> Assignment
Make an exact copy of the records that follow, with each picture omitted.

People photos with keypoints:
====================

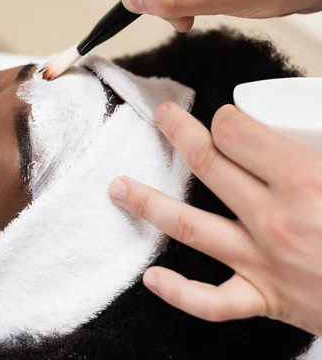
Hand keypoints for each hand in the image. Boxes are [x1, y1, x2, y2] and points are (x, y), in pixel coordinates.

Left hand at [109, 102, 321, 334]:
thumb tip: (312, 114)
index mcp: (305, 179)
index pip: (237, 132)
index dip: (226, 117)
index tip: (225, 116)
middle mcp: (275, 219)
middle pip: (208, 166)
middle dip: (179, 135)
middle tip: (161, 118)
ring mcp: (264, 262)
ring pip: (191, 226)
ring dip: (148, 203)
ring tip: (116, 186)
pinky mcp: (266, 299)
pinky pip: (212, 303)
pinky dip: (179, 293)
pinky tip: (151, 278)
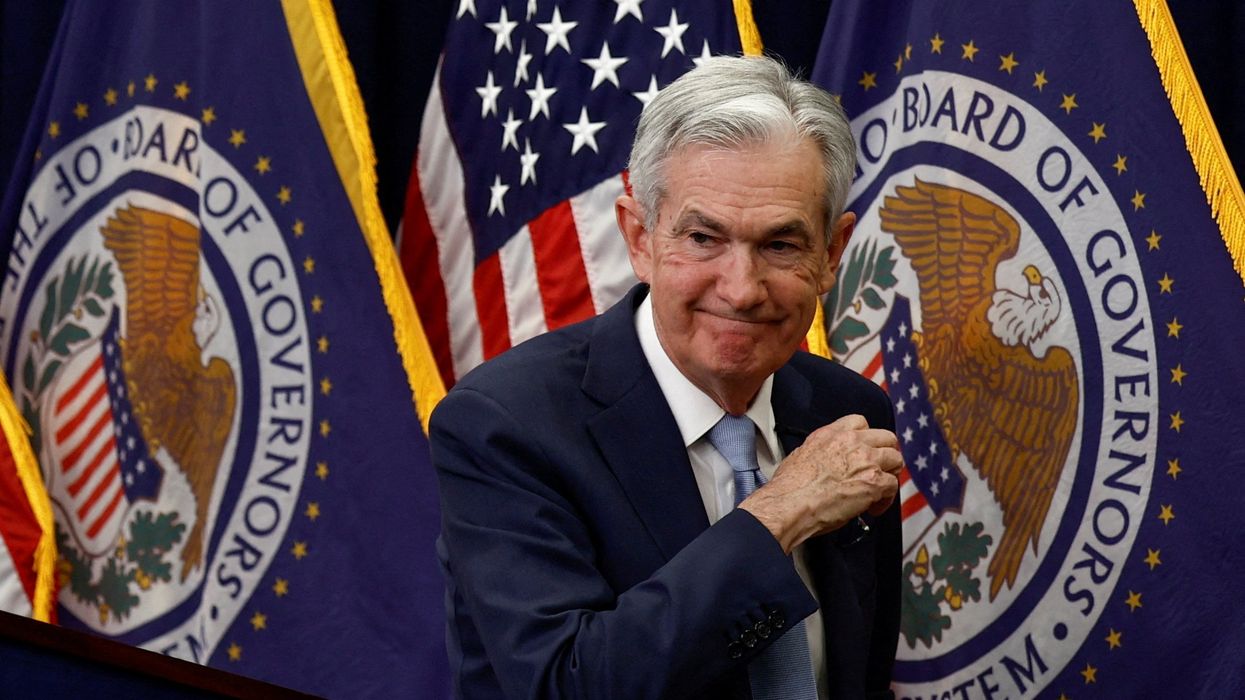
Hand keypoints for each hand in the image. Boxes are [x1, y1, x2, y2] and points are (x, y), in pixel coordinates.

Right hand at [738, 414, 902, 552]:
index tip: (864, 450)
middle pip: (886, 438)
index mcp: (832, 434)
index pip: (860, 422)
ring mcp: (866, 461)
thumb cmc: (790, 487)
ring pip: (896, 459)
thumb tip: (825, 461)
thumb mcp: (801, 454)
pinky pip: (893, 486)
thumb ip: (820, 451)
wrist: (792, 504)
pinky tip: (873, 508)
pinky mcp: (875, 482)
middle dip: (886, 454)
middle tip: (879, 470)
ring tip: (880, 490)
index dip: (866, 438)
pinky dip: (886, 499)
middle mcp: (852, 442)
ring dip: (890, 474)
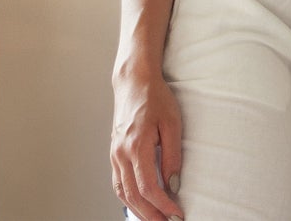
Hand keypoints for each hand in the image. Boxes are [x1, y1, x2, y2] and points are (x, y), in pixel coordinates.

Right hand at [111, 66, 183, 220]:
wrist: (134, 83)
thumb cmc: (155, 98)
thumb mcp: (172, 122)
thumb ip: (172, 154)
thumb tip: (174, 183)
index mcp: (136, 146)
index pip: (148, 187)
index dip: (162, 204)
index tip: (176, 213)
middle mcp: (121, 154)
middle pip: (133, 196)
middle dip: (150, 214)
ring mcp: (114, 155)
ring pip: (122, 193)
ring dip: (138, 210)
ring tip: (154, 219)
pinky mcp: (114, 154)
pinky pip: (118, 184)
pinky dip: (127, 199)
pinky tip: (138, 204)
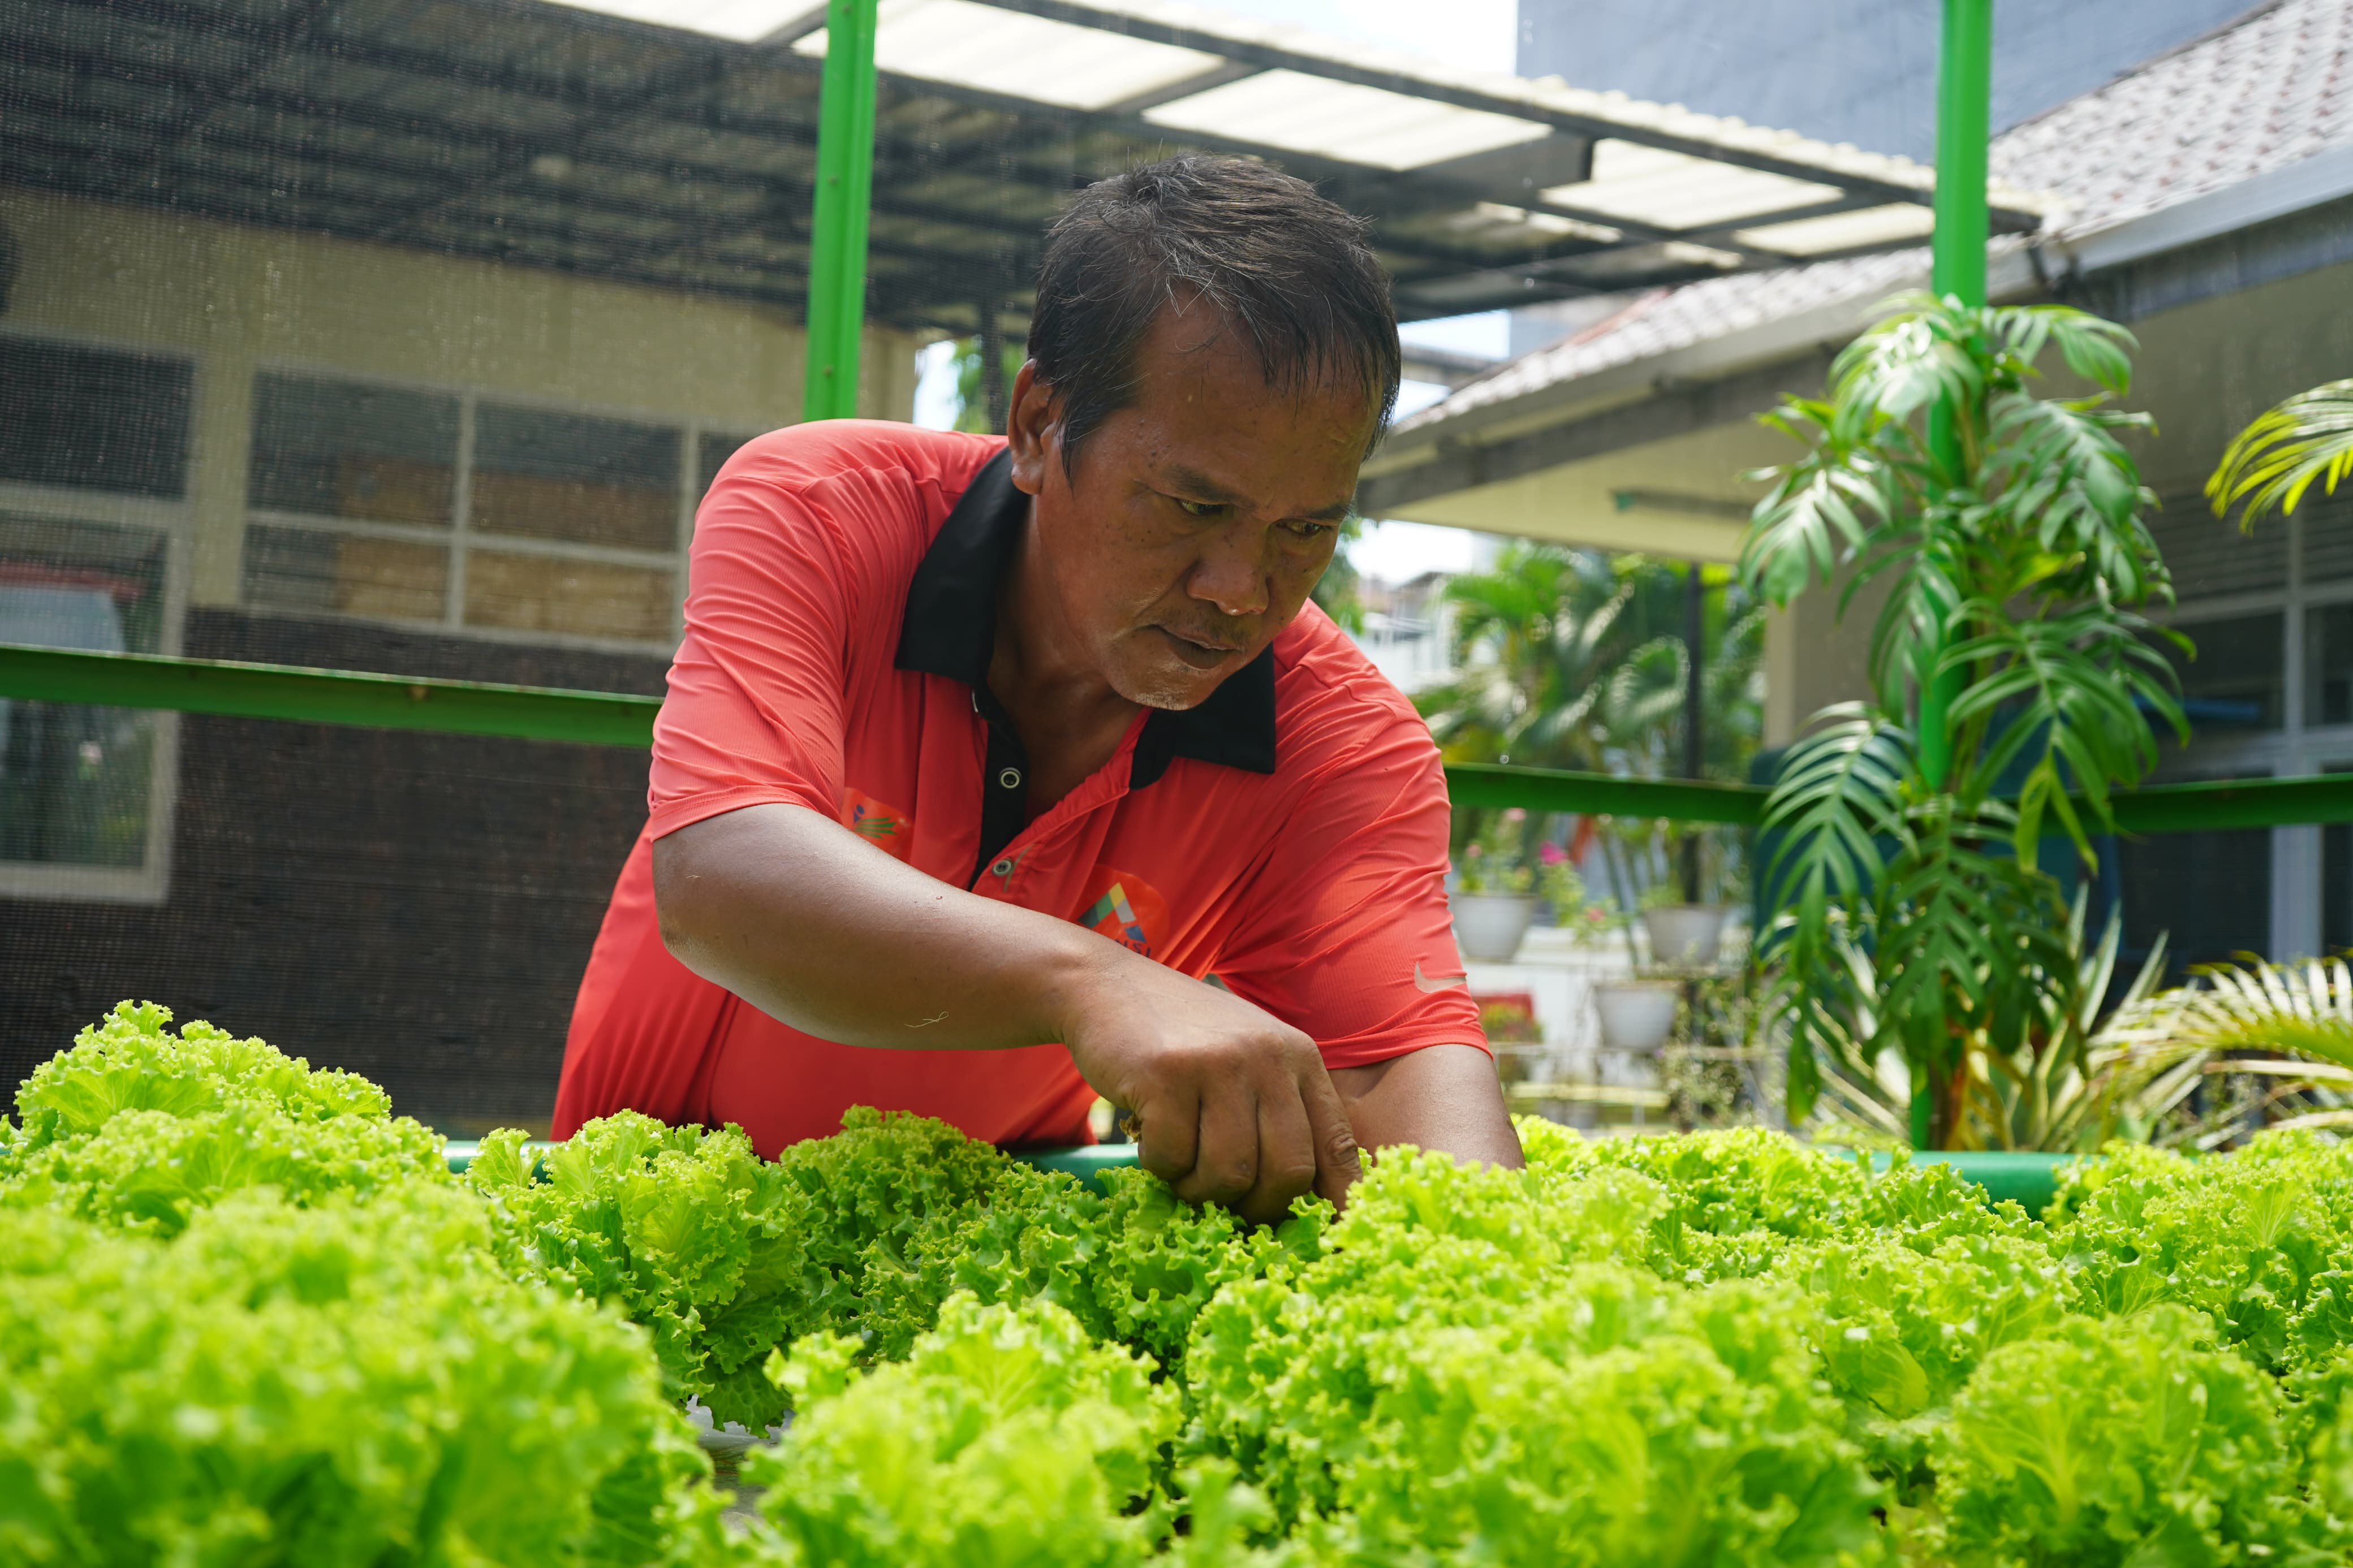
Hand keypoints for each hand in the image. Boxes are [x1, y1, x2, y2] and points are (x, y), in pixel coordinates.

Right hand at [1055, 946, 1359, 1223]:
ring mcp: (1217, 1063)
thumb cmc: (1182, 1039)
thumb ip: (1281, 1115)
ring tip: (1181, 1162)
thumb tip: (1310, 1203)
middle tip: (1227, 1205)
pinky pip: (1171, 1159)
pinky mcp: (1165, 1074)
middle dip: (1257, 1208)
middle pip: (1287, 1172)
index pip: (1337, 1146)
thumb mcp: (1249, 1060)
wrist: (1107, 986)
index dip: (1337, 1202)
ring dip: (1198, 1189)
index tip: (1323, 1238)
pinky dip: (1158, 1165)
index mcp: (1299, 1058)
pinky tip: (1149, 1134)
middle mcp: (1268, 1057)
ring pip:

====================

> Task solution
Hand keypoints for each hand in the image. Boxes are [x1, y1, x2, y2] and points are (x, y), in pixel coordinates.

Left hand at [109, 102, 321, 334]:
thumb tip: (312, 114)
index mcp: (305, 179)
index pip: (237, 132)
index dip: (226, 117)
index tip: (225, 116)
middle mcp: (275, 219)
middle pip: (208, 166)
middle dip: (179, 135)
middle tip: (161, 118)
ring mcp: (264, 262)
ring pip: (191, 226)
ring dip: (148, 203)
ring tip: (116, 186)
pinky mcp: (266, 299)
pinky pip: (212, 303)
pinky dip: (179, 293)
pinky tip: (151, 278)
Hand keypoints for each hand in the image. Boxes are [x1, y1, x2, y2] and points are (x, y), in pixel coordinates.

Right hand at [738, 414, 902, 552]:
index tip: (864, 450)
middle pip: (886, 438)
index mcp: (832, 434)
index pip: (860, 422)
ring mcp: (866, 461)
thumb cmc: (790, 487)
ring pip: (896, 459)
thumb tip: (825, 461)
thumb mcp: (801, 454)
pinky pip: (893, 486)
thumb ip: (820, 451)
wrist: (792, 504)
pinky tip: (873, 508)
pinky mcp: (875, 482)
middle dip: (886, 454)
middle tip: (879, 470)
ring tip: (880, 490)
index dip: (866, 438)
pinky dip: (886, 499)
middle mcp: (852, 442)
ring dip: (890, 474)
Hand keypoints for each hand in the image. Boxes are [x1, y1, x2, y2] and points are (x, y), in pixel coordinates.

Right hand at [111, 66, 183, 220]:
wrist: (134, 83)
thumb cmc: (155, 98)
thumb mcp: (172, 122)
thumb ip: (172, 154)
thumb tip: (174, 183)
index mcp: (136, 146)
index pip: (148, 187)
index dip: (162, 204)
index tip: (176, 213)
middle mcp: (121, 154)
middle pip: (133, 196)
middle dip: (150, 214)
ring mcp: (114, 155)
ring pip: (122, 193)
ring dip: (138, 210)
ring tip: (154, 219)
pinky mcp: (114, 154)
pinky pip: (118, 184)
pinky dip: (127, 199)
pinky tip: (138, 204)
Hand keypoints for each hand in the image. Boxes are [x1, y1, x2, y2] and points are (x, y), in pixel coordinates.

Right hand at [1055, 946, 1359, 1223]:
ring mcp: (1217, 1063)
thumb cmc: (1182, 1039)
thumb ip: (1281, 1115)
ring tip: (1181, 1162)
thumb tip: (1310, 1203)
middle tip: (1227, 1205)
pinky pip: (1171, 1159)
pinky mcp: (1165, 1074)
middle dip: (1257, 1208)
middle pip: (1287, 1172)
index pip: (1337, 1146)
thumb mcp: (1249, 1060)
wrist: (1107, 986)
index dip: (1337, 1202)
ring dip: (1198, 1189)
index tip: (1323, 1238)
pinky dip: (1158, 1165)
index mcp: (1299, 1058)
pinky tip: (1149, 1134)
middle mcp: (1268, 1057)
ring pip:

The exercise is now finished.